• [Task instructions]:
Print every line of the listing below, starting with the line that holds "M66,451L280,410L363,720L225,747L184,761" and going on through the line that holds "<!-- markers -->", both included, and print nothing else.

• [Source records]:
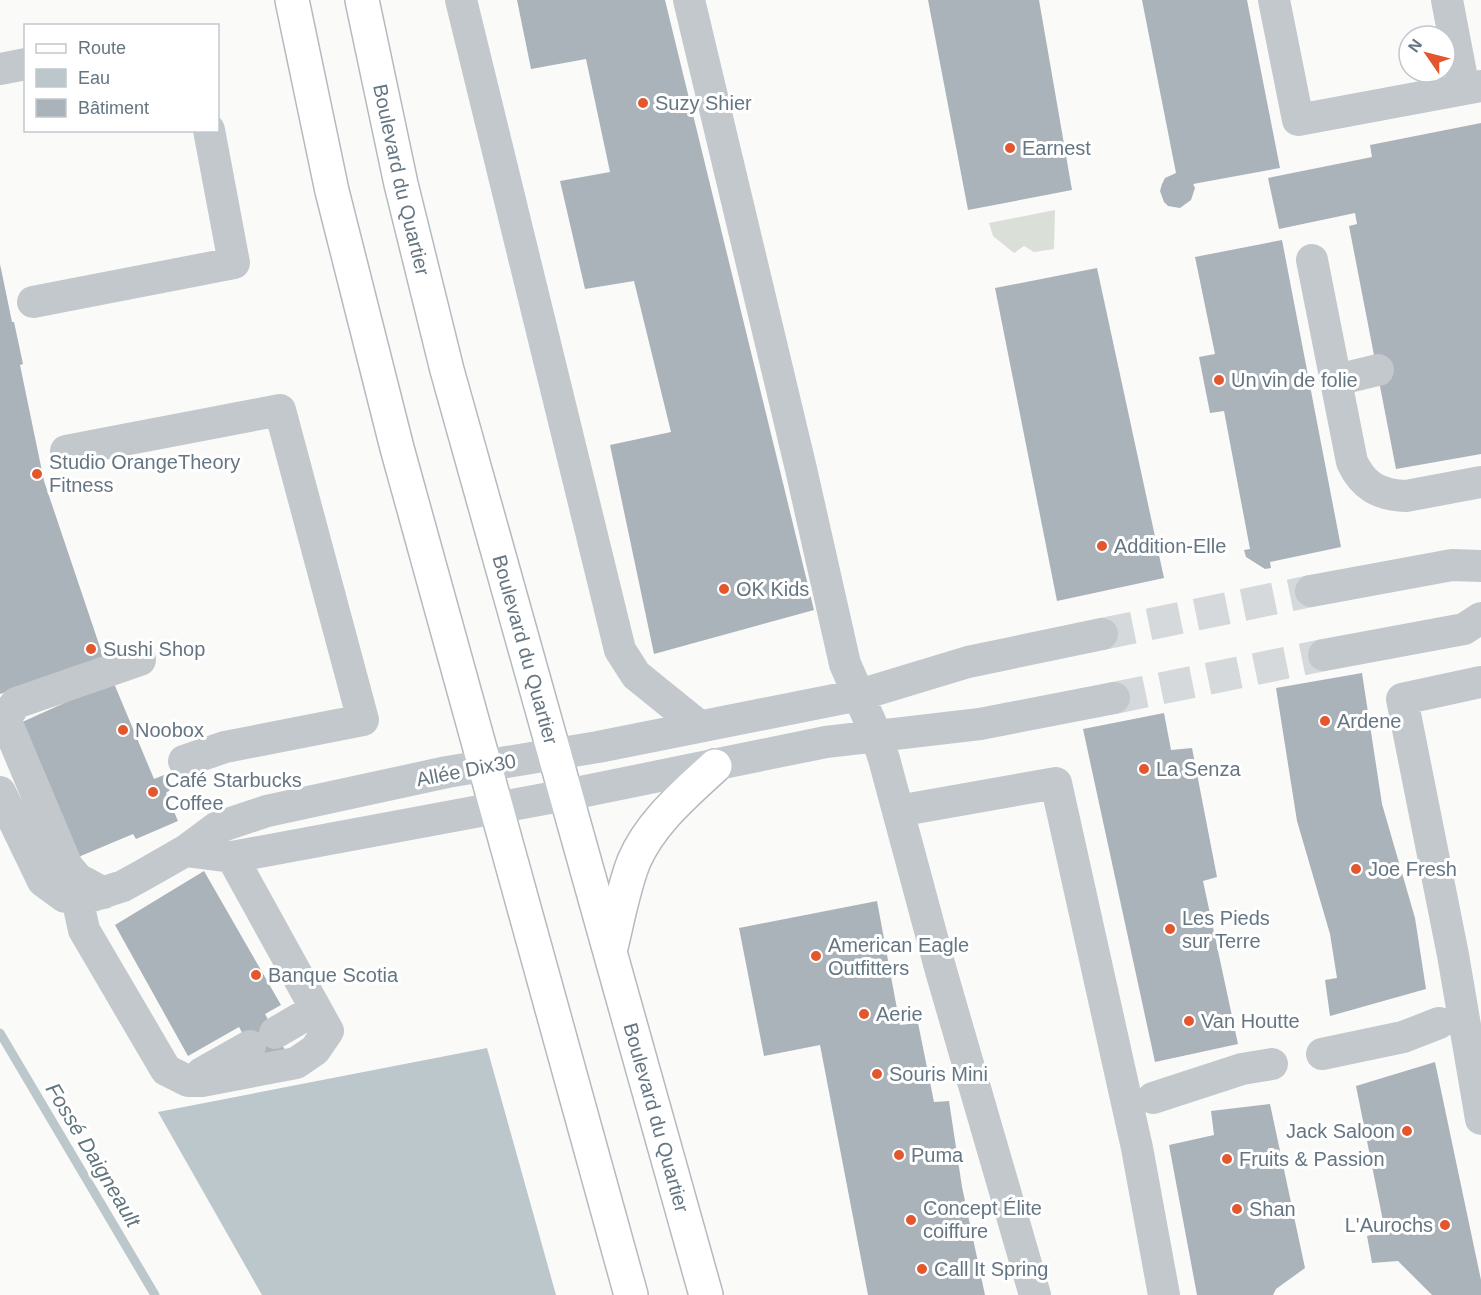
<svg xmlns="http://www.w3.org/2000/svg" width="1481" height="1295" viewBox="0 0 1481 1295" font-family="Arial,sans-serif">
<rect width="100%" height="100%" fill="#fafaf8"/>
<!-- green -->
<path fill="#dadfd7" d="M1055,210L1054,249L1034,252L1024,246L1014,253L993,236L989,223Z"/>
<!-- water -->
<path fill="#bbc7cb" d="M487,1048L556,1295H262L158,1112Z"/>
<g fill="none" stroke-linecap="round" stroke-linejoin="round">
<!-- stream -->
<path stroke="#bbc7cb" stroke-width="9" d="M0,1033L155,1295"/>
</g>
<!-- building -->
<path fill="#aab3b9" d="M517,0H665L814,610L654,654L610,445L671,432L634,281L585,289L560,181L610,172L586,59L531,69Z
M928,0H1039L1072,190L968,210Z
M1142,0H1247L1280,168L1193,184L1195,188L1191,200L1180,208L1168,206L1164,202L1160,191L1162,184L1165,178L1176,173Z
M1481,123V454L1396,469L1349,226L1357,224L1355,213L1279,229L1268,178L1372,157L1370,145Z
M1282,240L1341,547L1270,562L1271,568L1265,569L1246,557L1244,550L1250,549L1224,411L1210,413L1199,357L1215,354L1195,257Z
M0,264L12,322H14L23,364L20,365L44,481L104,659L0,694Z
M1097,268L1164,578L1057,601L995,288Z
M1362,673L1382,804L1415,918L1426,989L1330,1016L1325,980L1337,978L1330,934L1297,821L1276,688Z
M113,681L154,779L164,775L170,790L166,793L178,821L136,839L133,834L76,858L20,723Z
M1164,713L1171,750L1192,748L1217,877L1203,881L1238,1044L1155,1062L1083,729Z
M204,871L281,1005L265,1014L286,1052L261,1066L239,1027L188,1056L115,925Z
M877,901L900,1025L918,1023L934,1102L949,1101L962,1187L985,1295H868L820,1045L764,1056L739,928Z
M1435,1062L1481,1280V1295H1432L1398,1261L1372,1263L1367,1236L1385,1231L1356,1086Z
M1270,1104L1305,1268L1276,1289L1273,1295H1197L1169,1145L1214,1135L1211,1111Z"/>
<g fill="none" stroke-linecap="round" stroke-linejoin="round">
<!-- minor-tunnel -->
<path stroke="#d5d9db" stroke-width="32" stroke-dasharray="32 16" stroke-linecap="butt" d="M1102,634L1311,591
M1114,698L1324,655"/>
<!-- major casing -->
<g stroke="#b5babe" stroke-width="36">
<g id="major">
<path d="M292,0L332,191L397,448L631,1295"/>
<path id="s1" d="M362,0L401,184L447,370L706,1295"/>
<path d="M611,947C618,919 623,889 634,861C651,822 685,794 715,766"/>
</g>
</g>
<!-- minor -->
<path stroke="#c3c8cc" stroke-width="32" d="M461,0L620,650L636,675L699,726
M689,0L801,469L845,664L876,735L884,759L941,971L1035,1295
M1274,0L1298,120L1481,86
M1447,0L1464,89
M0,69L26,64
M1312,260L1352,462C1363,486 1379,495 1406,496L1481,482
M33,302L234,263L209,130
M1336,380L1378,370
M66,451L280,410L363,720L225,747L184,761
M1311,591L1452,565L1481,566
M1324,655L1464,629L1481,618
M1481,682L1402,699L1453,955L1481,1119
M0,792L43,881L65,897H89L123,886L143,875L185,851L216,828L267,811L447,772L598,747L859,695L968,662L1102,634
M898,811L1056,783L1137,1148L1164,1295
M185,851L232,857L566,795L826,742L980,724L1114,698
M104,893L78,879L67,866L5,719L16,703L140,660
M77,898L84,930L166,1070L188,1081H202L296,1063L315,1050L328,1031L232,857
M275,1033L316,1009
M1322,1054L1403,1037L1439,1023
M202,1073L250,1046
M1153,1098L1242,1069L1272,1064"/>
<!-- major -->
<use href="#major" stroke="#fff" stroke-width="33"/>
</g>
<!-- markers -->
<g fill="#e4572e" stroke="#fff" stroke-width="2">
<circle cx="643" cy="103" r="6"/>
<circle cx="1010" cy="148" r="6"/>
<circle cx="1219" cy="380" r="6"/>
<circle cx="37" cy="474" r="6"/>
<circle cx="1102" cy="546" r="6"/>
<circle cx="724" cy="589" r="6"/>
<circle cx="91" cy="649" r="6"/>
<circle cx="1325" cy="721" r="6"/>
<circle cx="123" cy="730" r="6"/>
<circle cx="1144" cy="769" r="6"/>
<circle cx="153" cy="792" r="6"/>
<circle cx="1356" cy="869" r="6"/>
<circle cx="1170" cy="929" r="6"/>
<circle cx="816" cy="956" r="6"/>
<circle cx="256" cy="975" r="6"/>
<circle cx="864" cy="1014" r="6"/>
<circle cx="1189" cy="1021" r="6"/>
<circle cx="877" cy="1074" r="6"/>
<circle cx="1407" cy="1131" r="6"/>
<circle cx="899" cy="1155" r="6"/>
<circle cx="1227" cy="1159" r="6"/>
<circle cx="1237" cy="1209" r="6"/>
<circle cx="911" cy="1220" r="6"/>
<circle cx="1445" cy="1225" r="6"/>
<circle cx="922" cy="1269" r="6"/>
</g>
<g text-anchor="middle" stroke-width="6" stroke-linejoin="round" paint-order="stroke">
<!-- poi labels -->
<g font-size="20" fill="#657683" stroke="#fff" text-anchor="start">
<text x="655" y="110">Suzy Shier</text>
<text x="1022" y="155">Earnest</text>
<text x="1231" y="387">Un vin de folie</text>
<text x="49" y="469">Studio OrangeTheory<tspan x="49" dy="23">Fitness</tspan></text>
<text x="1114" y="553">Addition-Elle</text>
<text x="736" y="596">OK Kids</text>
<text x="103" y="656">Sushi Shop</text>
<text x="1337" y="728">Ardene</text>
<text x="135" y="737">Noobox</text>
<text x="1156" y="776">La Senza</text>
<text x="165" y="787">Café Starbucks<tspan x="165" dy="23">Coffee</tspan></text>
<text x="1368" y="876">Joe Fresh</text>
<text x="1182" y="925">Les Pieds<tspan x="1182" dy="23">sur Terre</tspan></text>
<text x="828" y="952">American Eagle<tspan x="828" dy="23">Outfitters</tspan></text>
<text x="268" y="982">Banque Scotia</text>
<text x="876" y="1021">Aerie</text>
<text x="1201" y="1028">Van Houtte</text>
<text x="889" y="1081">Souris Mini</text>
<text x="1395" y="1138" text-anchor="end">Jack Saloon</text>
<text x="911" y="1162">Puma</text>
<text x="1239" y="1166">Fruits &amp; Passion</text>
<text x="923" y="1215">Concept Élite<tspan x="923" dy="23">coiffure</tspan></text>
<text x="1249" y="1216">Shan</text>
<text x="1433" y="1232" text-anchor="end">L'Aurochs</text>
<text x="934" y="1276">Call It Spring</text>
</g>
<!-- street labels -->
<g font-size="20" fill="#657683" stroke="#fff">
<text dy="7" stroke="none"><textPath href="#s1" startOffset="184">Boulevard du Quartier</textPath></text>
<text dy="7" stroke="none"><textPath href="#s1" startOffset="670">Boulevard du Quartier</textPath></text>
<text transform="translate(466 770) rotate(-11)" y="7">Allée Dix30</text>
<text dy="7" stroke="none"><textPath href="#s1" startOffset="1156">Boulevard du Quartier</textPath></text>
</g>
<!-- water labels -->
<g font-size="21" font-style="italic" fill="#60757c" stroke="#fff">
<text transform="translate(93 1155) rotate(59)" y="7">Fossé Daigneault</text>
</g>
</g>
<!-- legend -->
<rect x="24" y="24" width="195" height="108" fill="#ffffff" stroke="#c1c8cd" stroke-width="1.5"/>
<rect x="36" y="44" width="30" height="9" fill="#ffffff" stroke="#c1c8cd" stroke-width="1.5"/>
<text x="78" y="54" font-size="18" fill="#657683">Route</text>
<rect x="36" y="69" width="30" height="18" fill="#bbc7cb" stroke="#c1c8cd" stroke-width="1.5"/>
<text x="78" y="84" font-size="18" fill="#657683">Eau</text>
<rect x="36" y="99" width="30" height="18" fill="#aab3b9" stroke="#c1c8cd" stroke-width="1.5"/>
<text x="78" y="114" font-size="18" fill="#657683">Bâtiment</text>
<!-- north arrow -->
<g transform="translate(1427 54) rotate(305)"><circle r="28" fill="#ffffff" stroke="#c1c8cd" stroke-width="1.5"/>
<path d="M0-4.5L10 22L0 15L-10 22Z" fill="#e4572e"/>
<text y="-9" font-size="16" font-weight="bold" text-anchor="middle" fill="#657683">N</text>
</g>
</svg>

• [Task response]:
M66,451L280,410L363,720L225,747L184,761
M1311,591L1452,565L1481,566
M1324,655L1464,629L1481,618
M1481,682L1402,699L1453,955L1481,1119
M0,792L43,881L65,897H89L123,886L143,875L185,851L216,828L267,811L447,772L598,747L859,695L968,662L1102,634
M898,811L1056,783L1137,1148L1164,1295
M185,851L232,857L566,795L826,742L980,724L1114,698
M104,893L78,879L67,866L5,719L16,703L140,660
M77,898L84,930L166,1070L188,1081H202L296,1063L315,1050L328,1031L232,857
M275,1033L316,1009
M1322,1054L1403,1037L1439,1023
M202,1073L250,1046
M1153,1098L1242,1069L1272,1064"/>
<!-- major -->
<use href="#major" stroke="#fff" stroke-width="33"/>
</g>
<!-- markers -->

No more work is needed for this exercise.